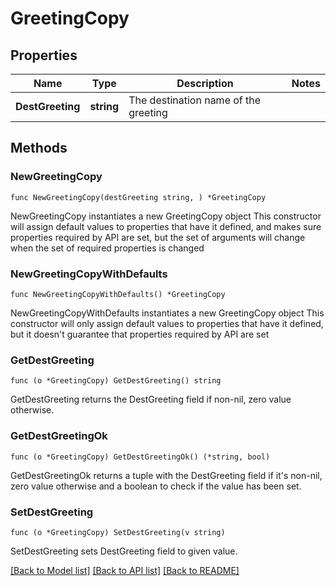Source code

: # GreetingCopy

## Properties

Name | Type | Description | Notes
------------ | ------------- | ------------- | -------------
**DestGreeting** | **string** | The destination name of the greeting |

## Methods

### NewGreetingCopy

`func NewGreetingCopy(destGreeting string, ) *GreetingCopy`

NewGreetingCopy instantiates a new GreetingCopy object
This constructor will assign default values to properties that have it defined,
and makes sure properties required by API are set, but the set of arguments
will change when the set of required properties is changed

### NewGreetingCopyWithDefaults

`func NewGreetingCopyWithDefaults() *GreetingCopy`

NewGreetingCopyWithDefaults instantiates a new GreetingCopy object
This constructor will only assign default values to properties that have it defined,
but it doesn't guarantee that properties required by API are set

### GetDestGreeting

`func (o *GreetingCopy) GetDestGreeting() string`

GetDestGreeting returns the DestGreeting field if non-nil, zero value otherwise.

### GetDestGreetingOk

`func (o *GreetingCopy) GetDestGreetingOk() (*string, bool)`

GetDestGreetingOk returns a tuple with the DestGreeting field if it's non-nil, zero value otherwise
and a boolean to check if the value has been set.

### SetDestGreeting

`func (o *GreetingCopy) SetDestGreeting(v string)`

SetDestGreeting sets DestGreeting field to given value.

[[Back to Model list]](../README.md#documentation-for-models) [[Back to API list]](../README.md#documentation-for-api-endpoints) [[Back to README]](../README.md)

_____

- [Required action] Copy out everything in the lines above from the line containing "### SetDestGreeting" down to the last line, keeping each one unchanged.

- [Solved problem]
### SetDestGreeting

`func (o *GreetingCopy) SetDestGreeting(v string)`

SetDestGreeting sets DestGreeting field to given value.

[[Back to Model list]](../README.md#documentation-for-models) [[Back to API list]](../README.md#documentation-for-api-endpoints) [[Back to README]](../README.md)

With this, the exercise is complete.